Marijn Kuizenga

I have only recently caught the ecological genomics bug! During high school I became interested in how foreign substances (whether it be pollutants, medication, or addictive substances) affect biological activity. I took a Bachelor of Arts & Sciences at Quest University in British Columbia, Canada. Here, I wrote my thesis on drug- and behavioral addictions in humans. During my time there, I had to take some introductory ecology courses which gave me my first taste of field work. I also spent my summers and off-time working as a white-water rafting guide and outdoor nature guide. Working alongside migrating salmon, black bears, lynx, coyotes, bald eagles in the field instilled in me a fascination for ecosystems and the interactions between humans and nature. I therefore decided to change directions slightly for my master’s degree and chose to study the effect of foreign substances on ecosystems and natural populations instead.
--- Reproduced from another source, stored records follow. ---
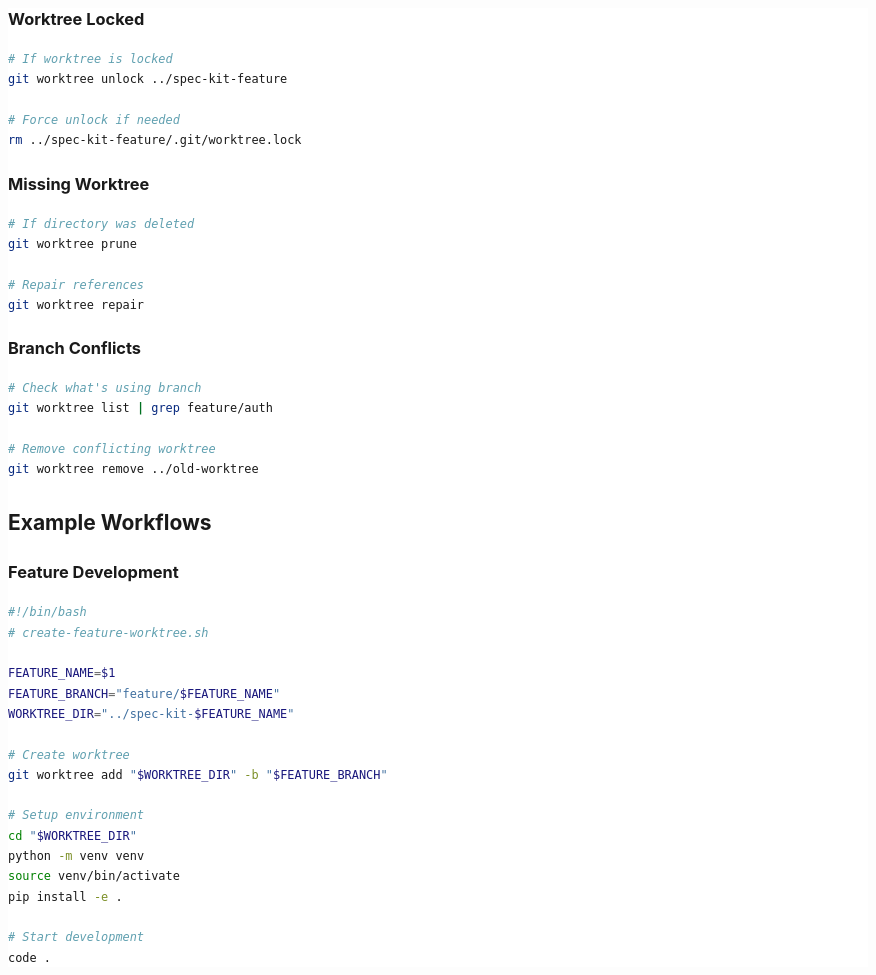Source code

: ### Worktree Locked
```bash
# If worktree is locked
git worktree unlock ../spec-kit-feature

# Force unlock if needed
rm ../spec-kit-feature/.git/worktree.lock
```

### Missing Worktree
```bash
# If directory was deleted
git worktree prune

# Repair references
git worktree repair
```

### Branch Conflicts
```bash
# Check what's using branch
git worktree list | grep feature/auth

# Remove conflicting worktree
git worktree remove ../old-worktree
```

## Example Workflows

### Feature Development
```bash
#!/bin/bash
# create-feature-worktree.sh

FEATURE_NAME=$1
FEATURE_BRANCH="feature/$FEATURE_NAME"
WORKTREE_DIR="../spec-kit-$FEATURE_NAME"

# Create worktree
git worktree add "$WORKTREE_DIR" -b "$FEATURE_BRANCH"

# Setup environment
cd "$WORKTREE_DIR"
python -m venv venv
source venv/bin/activate
pip install -e .

# Start development
code .
```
At Nord University, I am studying the effects of mercury and heavy metal pollution on three-spined stickleback populations in Flanders (Belgium) and Nordland (Norway). Broadly, my goal is to better understand how mercury pollution affects natural populations in various ways. Specifically, I am comparing the effect of mercury on the gut microbiomes of sticklebacks from three major river systems in Flanders. I am also involved in coordinating a field work project during which we are visiting 21 lakes across Nordland to better understand the spread of mercury across the North Norwegian freshwater landscape.

In my spare time I like to roam around outside in the mountains on skis, by bike, on foot, or on hands and feet (i.e., rock climbing) with friends, my girlfriend, my dog, or by myself.